Akira Furusho, 40, was found collapsed and bleeding from the neck in a cage by a colleague after the Hirakawa Zoological Park closed for the day at 5 p.m. He was confirmed dead after being taken to a hospital. No visitors to the park were injured.

A veterinarian at the zoo used a tranquilizer gun to sedate the 5-year-old male tiger Riku, which was found in the same area as Furusho, the park said Tuesday. The tiger is about 1.8 meters in length and weighs about 170 kilograms.

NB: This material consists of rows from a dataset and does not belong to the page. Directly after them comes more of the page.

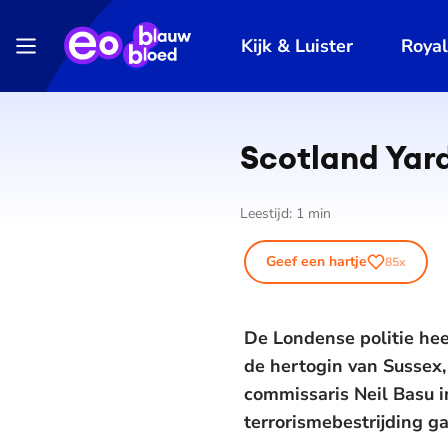
Kijk & Luister
Roya
Scotland Yar
Leestijd:
1
min
Geef een hartje
85
x
De Londense politie hee
de hertogin van Sussex,
commissaris Neil Basu i
terrorismebestrijding g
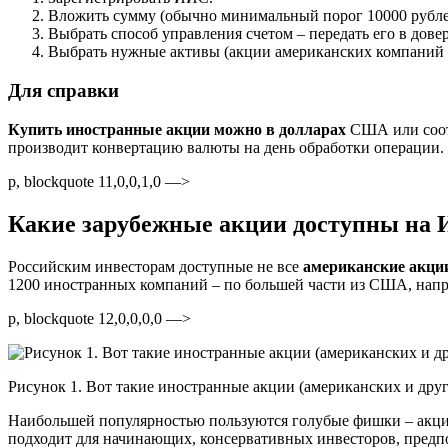
Вложить сумму (обычно минимальный порог 10000 рубле
Выбрать способ управления счетом – передать его в дов
Выбрать нужные активы (акции американских компаний и
Для справки
Купить иностранные акции можно в долларах
США или соотв
производит конвертацию валюты на день обработки операции. 
p, blockquote 11,0,0,1,0 —>
Какие зарубежные акции доступны на
Российским инвесторам доступные не все
американские акци
1200 иностранных компаний – по большей части из США, напри
p, blockquote 12,0,0,0,0 —>
Рисунок 1. Вот такие иностранные акции (американских и др
Наибольшей популярностью пользуются голубые фишки – акции
подходит для начинающих, консервативных инвесторов, пред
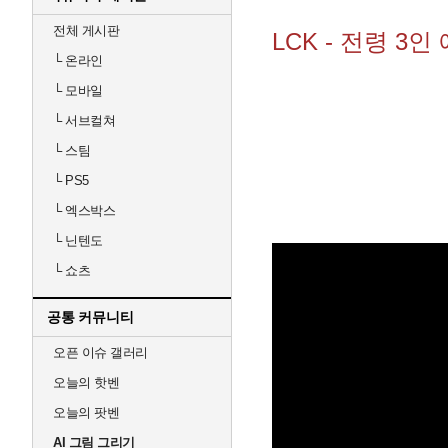
전체 게시판
LCK - 전령 3
└
온라인
└
모바일
└
서브컬쳐
└
스팀
└
PS5
└
엑스박스
└
닌텐도
└
쇼츠
공통 커뮤니티
오픈 이슈 갤러리
오늘의 핫벤
오늘의 팟벤
AI 그림 그리기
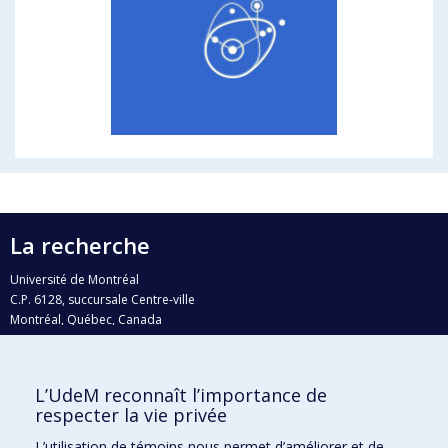
La recherche
Université de Montréal
C.P. 6128, succursale Centre-ville
Montréal, Québec, Canada
H3C 3J7
Courriel:
recherche@umontreal.ca
L’UdeM reconnaît l’importance de
Qui fait quoi?
respecter la vie privée
Nous trouver
L’utilisation de témoins nous permet d’améliorer et de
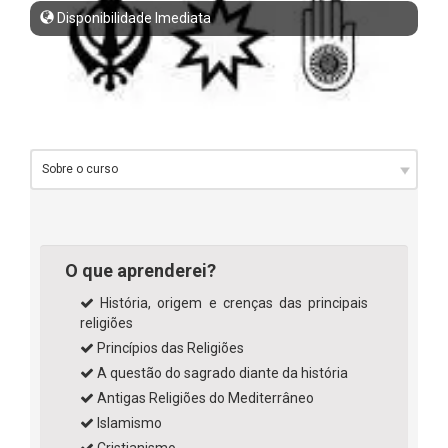
Disponibilidade Imediata
O que aprenderei?
História, origem e crenças das principais
religiões
Princípios das Religiões
A questão do sagrado diante da história
Antigas Religiões do Mediterrâneo
Islamismo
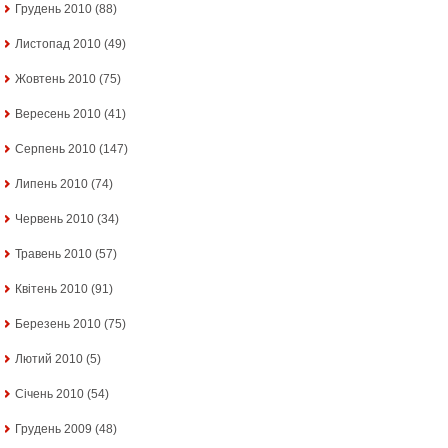
Грудень 2010
(88)
Листопад 2010
(49)
Жовтень 2010
(75)
Вересень 2010
(41)
Серпень 2010
(147)
Липень 2010
(74)
Червень 2010
(34)
Травень 2010
(57)
Квітень 2010
(91)
Березень 2010
(75)
Лютий 2010
(5)
Січень 2010
(54)
Грудень 2009
(48)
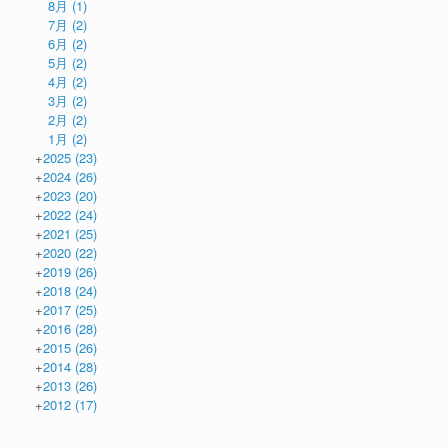
8月
(1)
7月
(2)
6月
(2)
5月
(2)
4月
(2)
3月
(2)
2月
(2)
1月
(2)
+
2025
(23)
+
2024
(26)
+
2023
(20)
+
2022
(24)
+
2021
(25)
+
2020
(22)
+
2019
(26)
+
2018
(24)
+
2017
(25)
+
2016
(28)
+
2015
(26)
+
2014
(28)
+
2013
(26)
+
2012
(17)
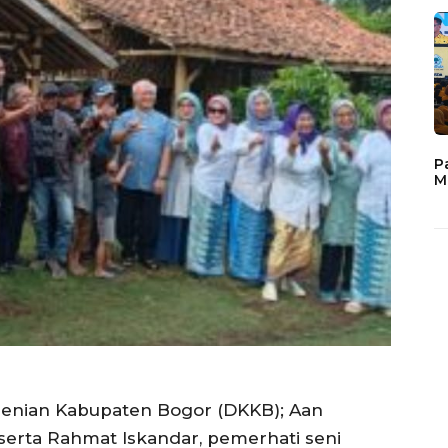
P
M
senian Kabupaten Bogor (DKKB); Aan
 serta Rahmat Iskandar, pemerhati seni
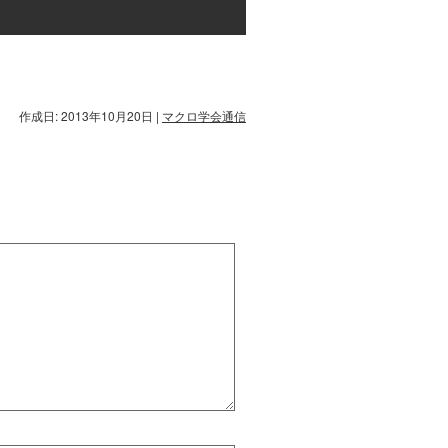
作成日: 2013年10月20日
|
マクロ学会通信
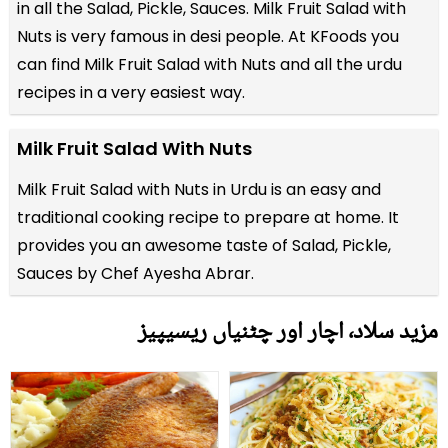
in all the
Salad, Pickle, Sauces
. Milk Fruit Salad with
Nuts is very famous in desi people. At KFoods you
can find Milk Fruit Salad with Nuts and all the
urdu
recipes
in a very easiest way.
Milk Fruit Salad With Nuts
Milk Fruit Salad with Nuts in Urdu is an easy and
traditional cooking recipe to prepare at home. It
provides you an awesome taste of Salad, Pickle,
Sauces by Chef Ayesha Abrar.
مزید سلاد٬ اچار اور چٹنیاں ریسیپیز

The zoo was scheduled to move the tiger from the display cage to his sleeping chamber at the time Furusho was found. Its manual forbids a keeper from entering the display cage before a tiger has been moved into its sleeping chamber.

Police are investigating how the zoological park looks after the four white tigers it keeps, while labor authorities interviewed some workers to see if the zoo had possibly violated a law on safety at work.

The zoo, launched in 1972, is run by a public corporation under contract with the municipal government.

The zoo opened as usual Tuesday, but the area around the white tiger cage was sealed off to visitors.

Yukihiro Kawabata, who visited the zoo with his family from Miyazaki, said he was surprised to learn about the incident. "I saw that on the news. We had been looking forward to seeing white tigers, so it is too bad."